[Exercise]:
Print, in exact form, the lines below from the one containing "you're not using our supplied logger." through the one containing "the log file).", and omit all others.

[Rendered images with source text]
******

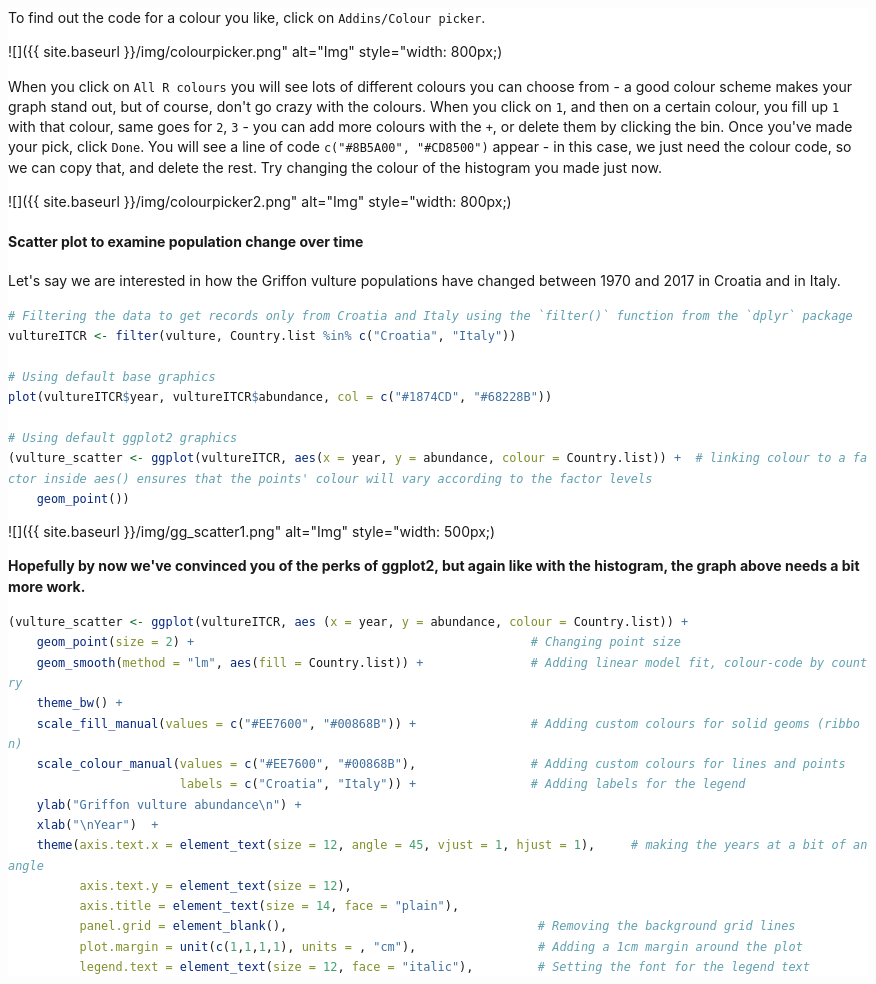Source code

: To find out the code for a colour you like, click on `Addins/Colour picker`.

![]({{ site.baseurl }}/img/colourpicker.png" alt="Img" style="width: 800px;)

When you click on `All R colours` you will see lots of different colours you can choose from - a good colour scheme makes your graph stand out, but of course, don't go crazy with the colours. When you click on `1`, and then on a certain colour, you fill up `1` with that colour, same goes for `2`, `3` - you can add more colours with the `+`, or delete them by clicking the bin. Once you've made your pick, click `Done`. You will see a line of code `c("#8B5A00", "#CD8500")` appear - in this case, we just need the colour code, so we can copy that, and delete the rest. Try changing the colour of the histogram you made just now.

![]({{ site.baseurl }}/img/colourpicker2.png" alt="Img" style="width: 800px;)
<br>

<a name="scatter"></a>
#### Scatter plot to examine population change over time

Let's say we are interested in how the Griffon vulture populations have changed between 1970 and 2017 in Croatia and in Italy.

```r
# Filtering the data to get records only from Croatia and Italy using the `filter()` function from the `dplyr` package
vultureITCR <- filter(vulture, Country.list %in% c("Croatia", "Italy"))

# Using default base graphics
plot(vultureITCR$year, vultureITCR$abundance, col = c("#1874CD", "#68228B"))

# Using default ggplot2 graphics
(vulture_scatter <- ggplot(vultureITCR, aes(x = year, y = abundance, colour = Country.list)) +  # linking colour to a factor inside aes() ensures that the points' colour will vary according to the factor levels
    geom_point())
```

![]({{ site.baseurl }}/img/gg_scatter1.png" alt="Img" style="width: 500px;)

__Hopefully by now we've convinced you of the perks of ggplot2, but again like with the histogram, the graph above needs a bit more work.__

```r
(vulture_scatter <- ggplot(vultureITCR, aes (x = year, y = abundance, colour = Country.list)) +
    geom_point(size = 2) +                                               # Changing point size
    geom_smooth(method = "lm", aes(fill = Country.list)) +               # Adding linear model fit, colour-code by country
    theme_bw() +
    scale_fill_manual(values = c("#EE7600", "#00868B")) +                # Adding custom colours for solid geoms (ribbon)
    scale_colour_manual(values = c("#EE7600", "#00868B"),                # Adding custom colours for lines and points
                        labels = c("Croatia", "Italy")) +                # Adding labels for the legend
    ylab("Griffon vulture abundance\n") +                             
    xlab("\nYear")  +
    theme(axis.text.x = element_text(size = 12, angle = 45, vjust = 1, hjust = 1),     # making the years at a bit of an angle
          axis.text.y = element_text(size = 12),
          axis.title = element_text(size = 14, face = "plain"),                        
          panel.grid = element_blank(),                                   # Removing the background grid lines               
          plot.margin = unit(c(1,1,1,1), units = , "cm"),                 # Adding a 1cm margin around the plot
          legend.text = element_text(size = 12, face = "italic"),         # Setting the font for the legend text
```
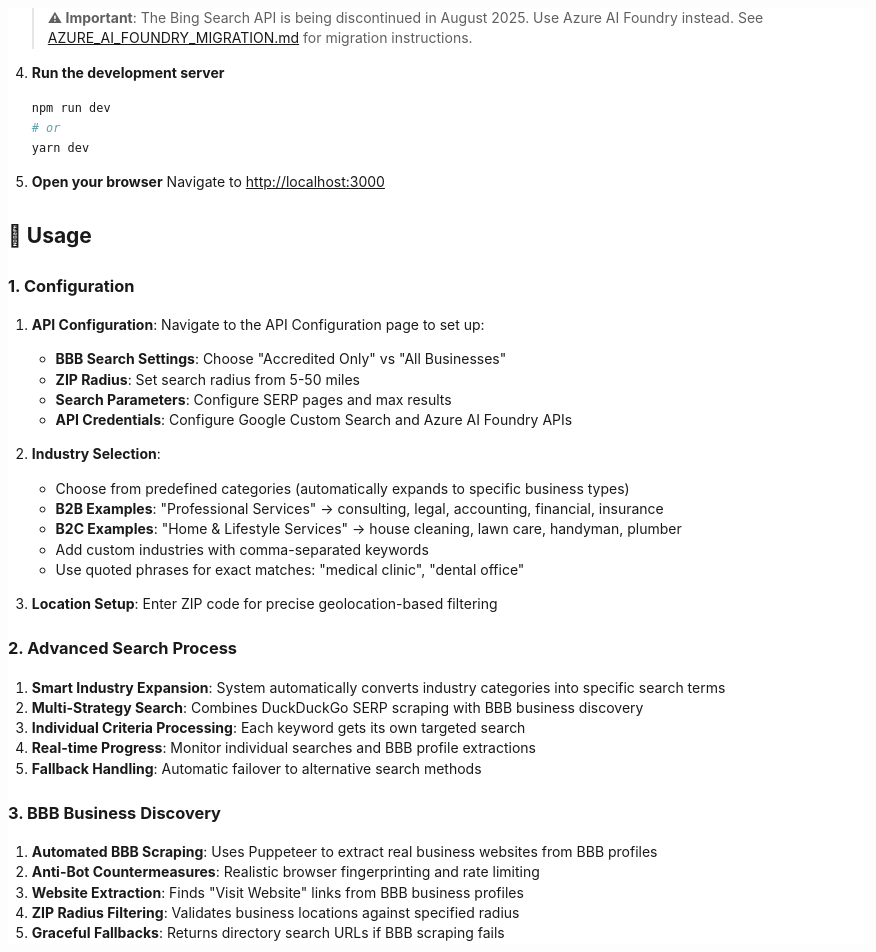    > **⚠️ Important**: The Bing Search API is being discontinued in August 2025.
   > Use Azure AI Foundry instead. See
   > [AZURE_AI_FOUNDRY_MIGRATION.md](./AZURE_AI_FOUNDRY_MIGRATION.md) for
   > migration instructions.

4. **Run the development server**

   ```bash
   npm run dev
   # or
   yarn dev
   ```

5. **Open your browser** Navigate to
   [http://localhost:3000](http://localhost:3000)

## 🎯 Usage

### 1. Configuration

1. **API Configuration**: Navigate to the API Configuration page to set up:
   - **BBB Search Settings**: Choose "Accredited Only" vs "All Businesses"
   - **ZIP Radius**: Set search radius from 5-50 miles
   - **Search Parameters**: Configure SERP pages and max results
   - **API Credentials**: Configure Google Custom Search and Azure AI Foundry
     APIs

2. **Industry Selection**:
   - Choose from predefined categories (automatically expands to specific
     business types)
   - **B2B Examples**: "Professional Services" → consulting, legal, accounting,
     financial, insurance
   - **B2C Examples**: "Home & Lifestyle Services" → house cleaning, lawn care,
     handyman, plumber
   - Add custom industries with comma-separated keywords
   - Use quoted phrases for exact matches: "medical clinic", "dental office"

3. **Location Setup**: Enter ZIP code for precise geolocation-based filtering

### 2. Advanced Search Process

1. **Smart Industry Expansion**: System automatically converts industry
   categories into specific search terms
2. **Multi-Strategy Search**: Combines DuckDuckGo SERP scraping with BBB
   business discovery
3. **Individual Criteria Processing**: Each keyword gets its own targeted search
4. **Real-time Progress**: Monitor individual searches and BBB profile
   extractions
5. **Fallback Handling**: Automatic failover to alternative search methods

### 3. BBB Business Discovery

1. **Automated BBB Scraping**: Uses Puppeteer to extract real business websites
   from BBB profiles
2. **Anti-Bot Countermeasures**: Realistic browser fingerprinting and rate
   limiting
3. **Website Extraction**: Finds "Visit Website" links from BBB business
   profiles
4. **ZIP Radius Filtering**: Validates business locations against specified
   radius
5. **Graceful Fallbacks**: Returns directory search URLs if BBB scraping fails
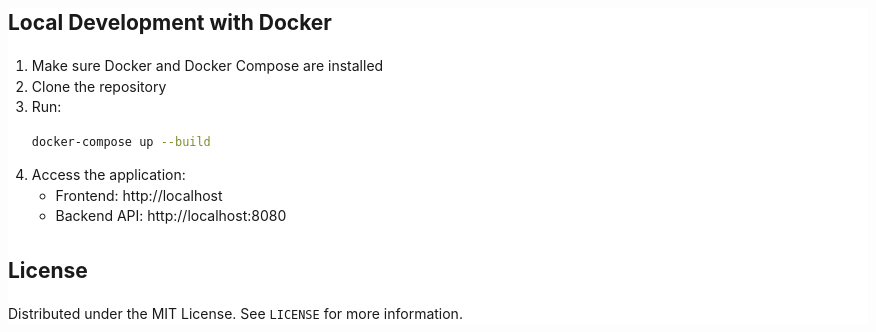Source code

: ## Local Development with Docker

1. Make sure Docker and Docker Compose are installed
2. Clone the repository
3. Run:
   ```bash
   docker-compose up --build
   ```
4. Access the application:
   - Frontend: http://localhost
   - Backend API: http://localhost:8080

## License

Distributed under the MIT License. See `LICENSE` for more information.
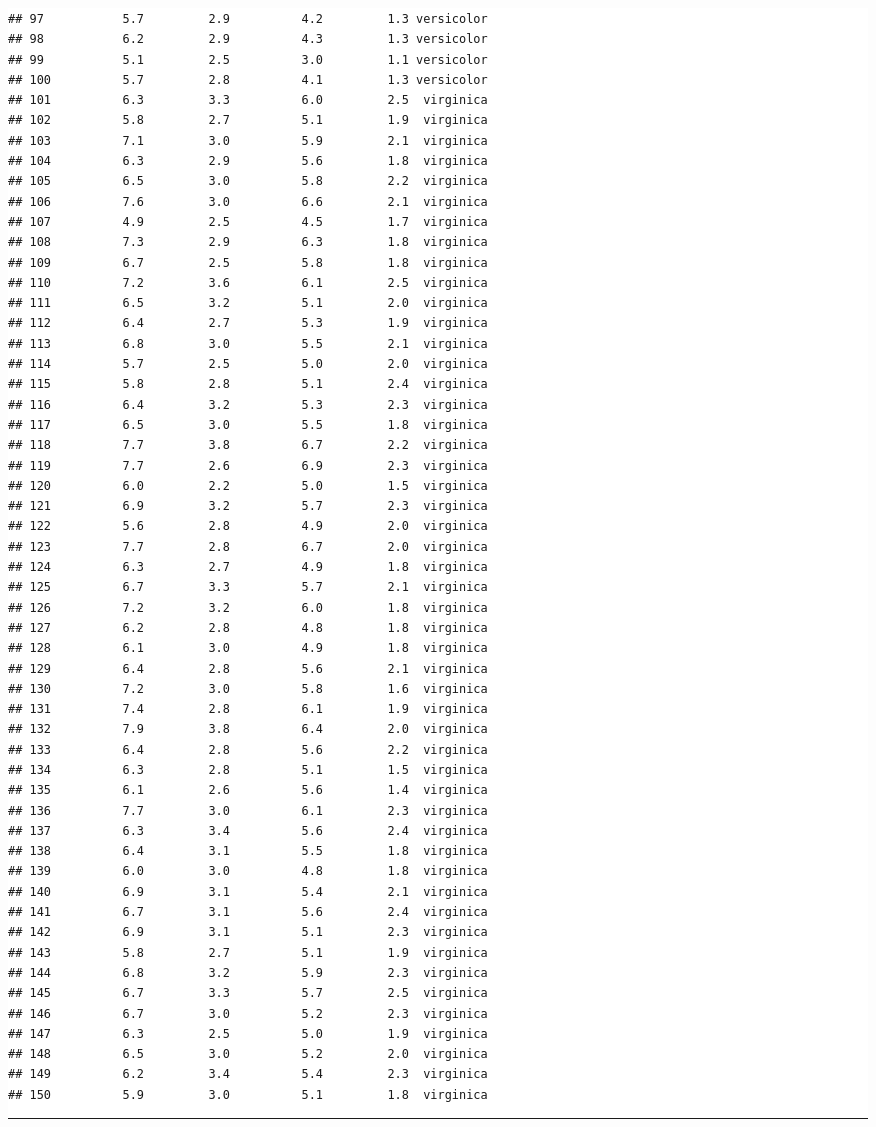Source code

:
 ```
## 97           5.7         2.9          4.2         1.3 versicolor
## 98           6.2         2.9          4.3         1.3 versicolor
## 99           5.1         2.5          3.0         1.1 versicolor
## 100          5.7         2.8          4.1         1.3 versicolor
## 101          6.3         3.3          6.0         2.5  virginica
## 102          5.8         2.7          5.1         1.9  virginica
## 103          7.1         3.0          5.9         2.1  virginica
## 104          6.3         2.9          5.6         1.8  virginica
## 105          6.5         3.0          5.8         2.2  virginica
## 106          7.6         3.0          6.6         2.1  virginica
## 107          4.9         2.5          4.5         1.7  virginica
## 108          7.3         2.9          6.3         1.8  virginica
## 109          6.7         2.5          5.8         1.8  virginica
## 110          7.2         3.6          6.1         2.5  virginica
## 111          6.5         3.2          5.1         2.0  virginica
## 112          6.4         2.7          5.3         1.9  virginica
## 113          6.8         3.0          5.5         2.1  virginica
## 114          5.7         2.5          5.0         2.0  virginica
## 115          5.8         2.8          5.1         2.4  virginica
## 116          6.4         3.2          5.3         2.3  virginica
## 117          6.5         3.0          5.5         1.8  virginica
## 118          7.7         3.8          6.7         2.2  virginica
## 119          7.7         2.6          6.9         2.3  virginica
## 120          6.0         2.2          5.0         1.5  virginica
## 121          6.9         3.2          5.7         2.3  virginica
## 122          5.6         2.8          4.9         2.0  virginica
## 123          7.7         2.8          6.7         2.0  virginica
## 124          6.3         2.7          4.9         1.8  virginica
## 125          6.7         3.3          5.7         2.1  virginica
## 126          7.2         3.2          6.0         1.8  virginica
## 127          6.2         2.8          4.8         1.8  virginica
## 128          6.1         3.0          4.9         1.8  virginica
## 129          6.4         2.8          5.6         2.1  virginica
## 130          7.2         3.0          5.8         1.6  virginica
## 131          7.4         2.8          6.1         1.9  virginica
## 132          7.9         3.8          6.4         2.0  virginica
## 133          6.4         2.8          5.6         2.2  virginica
## 134          6.3         2.8          5.1         1.5  virginica
## 135          6.1         2.6          5.6         1.4  virginica
## 136          7.7         3.0          6.1         2.3  virginica
## 137          6.3         3.4          5.6         2.4  virginica
## 138          6.4         3.1          5.5         1.8  virginica
## 139          6.0         3.0          4.8         1.8  virginica
## 140          6.9         3.1          5.4         2.1  virginica
## 141          6.7         3.1          5.6         2.4  virginica
## 142          6.9         3.1          5.1         2.3  virginica
## 143          5.8         2.7          5.1         1.9  virginica
## 144          6.8         3.2          5.9         2.3  virginica
## 145          6.7         3.3          5.7         2.5  virginica
## 146          6.7         3.0          5.2         2.3  virginica
## 147          6.3         2.5          5.0         1.9  virginica
## 148          6.5         3.0          5.2         2.0  virginica
## 149          6.2         3.4          5.4         2.3  virginica
## 150          5.9         3.0          5.1         1.8  virginica
```

---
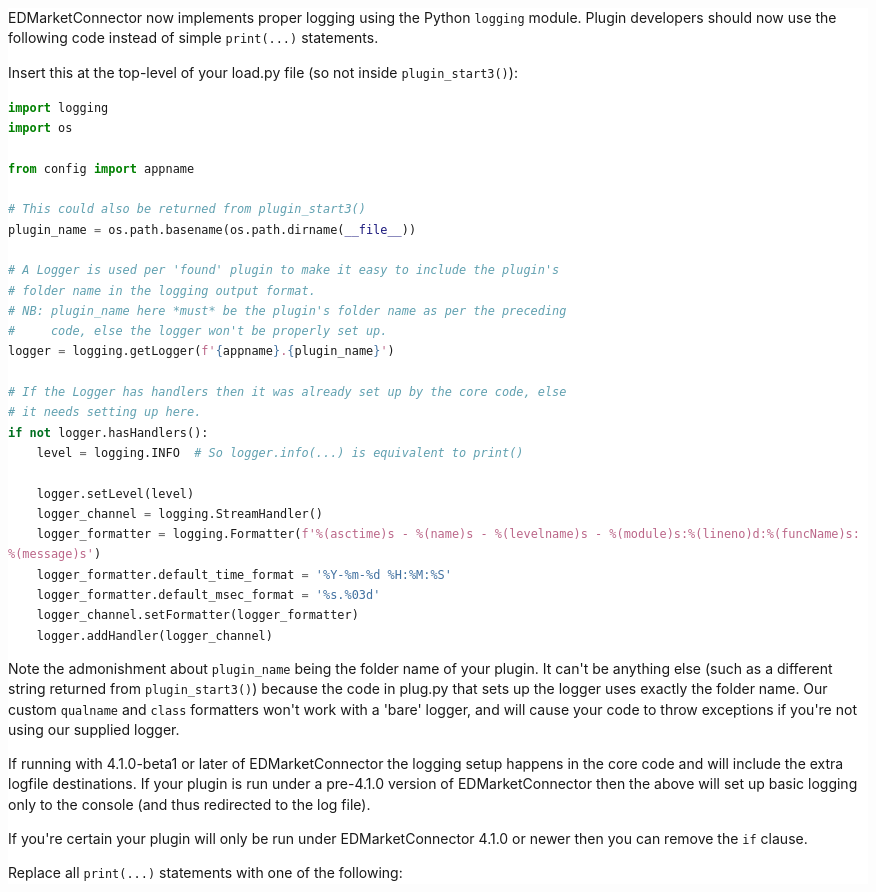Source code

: EDMarketConnector now implements proper logging using the Python `logging`
module.  Plugin developers should now use the following code instead of simple
`print(...)` statements.

Insert this at the top-level of your load.py file (so not inside
`plugin_start3()`):

```python
import logging
import os

from config import appname

# This could also be returned from plugin_start3()
plugin_name = os.path.basename(os.path.dirname(__file__))

# A Logger is used per 'found' plugin to make it easy to include the plugin's
# folder name in the logging output format.
# NB: plugin_name here *must* be the plugin's folder name as per the preceding
#     code, else the logger won't be properly set up.
logger = logging.getLogger(f'{appname}.{plugin_name}')

# If the Logger has handlers then it was already set up by the core code, else
# it needs setting up here.
if not logger.hasHandlers():
    level = logging.INFO  # So logger.info(...) is equivalent to print()

    logger.setLevel(level)
    logger_channel = logging.StreamHandler()
    logger_formatter = logging.Formatter(f'%(asctime)s - %(name)s - %(levelname)s - %(module)s:%(lineno)d:%(funcName)s: %(message)s')
    logger_formatter.default_time_format = '%Y-%m-%d %H:%M:%S'
    logger_formatter.default_msec_format = '%s.%03d'
    logger_channel.setFormatter(logger_formatter)
    logger.addHandler(logger_channel)
```

Note the admonishment about `plugin_name` being the folder name of your plugin.
It can't be anything else (such as a different string returned from
`plugin_start3()`) because the code in plug.py that sets up the logger uses
exactly the folder name.  Our custom `qualname` and `class` formatters won't
work with a 'bare' logger, and will cause your code to throw exceptions if
you're not using our supplied logger.

If running with 4.1.0-beta1 or later of EDMarketConnector the logging setup
happens in the core code and will include the extra logfile destinations.  If
your plugin is run under a pre-4.1.0 version of EDMarketConnector then the
above will set up basic logging only to the console (and thus redirected to
the log file).

If you're certain your plugin will only be run under EDMarketConnector 4.1.0
or newer then you can remove the `if` clause.

Replace all `print(...)` statements with one of the following:
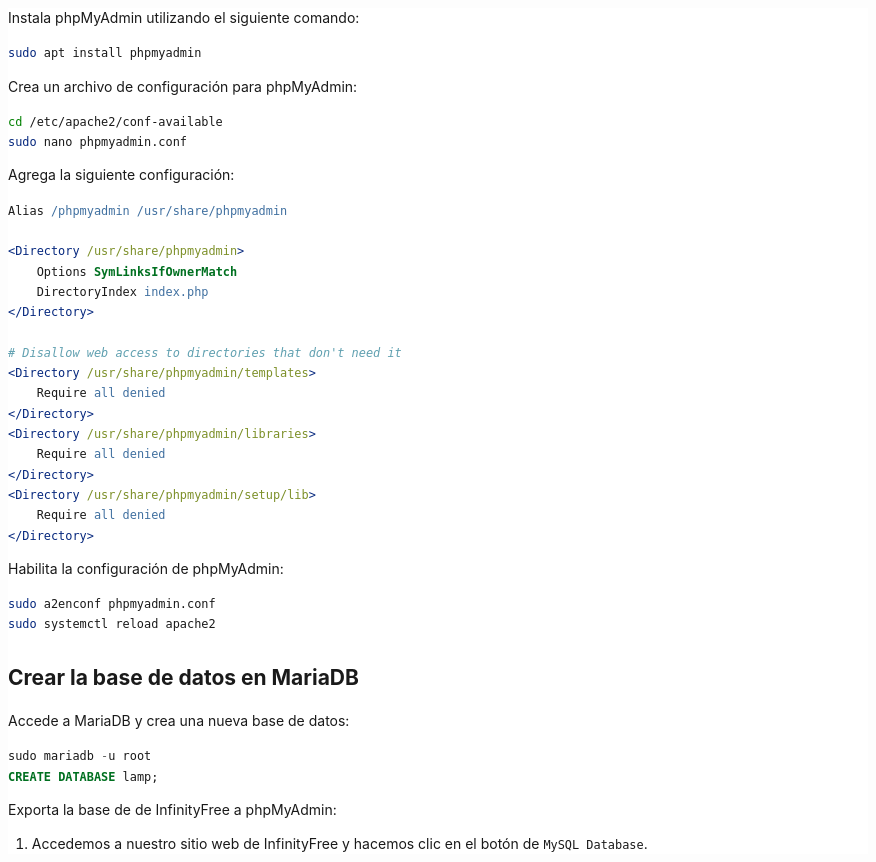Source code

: Instala phpMyAdmin utilizando el siguiente comando:

```sh
sudo apt install phpmyadmin
```

Crea un archivo de configuración para phpMyAdmin:

```sh
cd /etc/apache2/conf-available
sudo nano phpmyadmin.conf
```

Agrega la siguiente configuración:

```apache
Alias /phpmyadmin /usr/share/phpmyadmin

<Directory /usr/share/phpmyadmin>
    Options SymLinksIfOwnerMatch
    DirectoryIndex index.php
</Directory>

# Disallow web access to directories that don't need it
<Directory /usr/share/phpmyadmin/templates>
    Require all denied
</Directory>
<Directory /usr/share/phpmyadmin/libraries>
    Require all denied
</Directory>
<Directory /usr/share/phpmyadmin/setup/lib>
    Require all denied
</Directory>
```

Habilita la configuración de phpMyAdmin:

```sh
sudo a2enconf phpmyadmin.conf
sudo systemctl reload apache2
```

## Crear la base de datos en MariaDB

Accede a MariaDB y crea una nueva base de datos:

```sql
sudo mariadb -u root
CREATE DATABASE lamp;
```

Exporta la base de de InfinityFree a phpMyAdmin:

1. Accedemos a nuestro sitio web de InfinityFree y hacemos clic en el botón de `MySQL Database`.
<div align=center>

******

[Task result]:
you're not using our supplied logger.

If running with 4.1.0-beta1 or later of EDMarketConnector the logging setup
happens in the core code and will include the extra logfile destinations.  If
your plugin is run under a pre-4.1.0 version of EDMarketConnector then the
above will set up basic logging only to the console (and thus redirected to
the log file).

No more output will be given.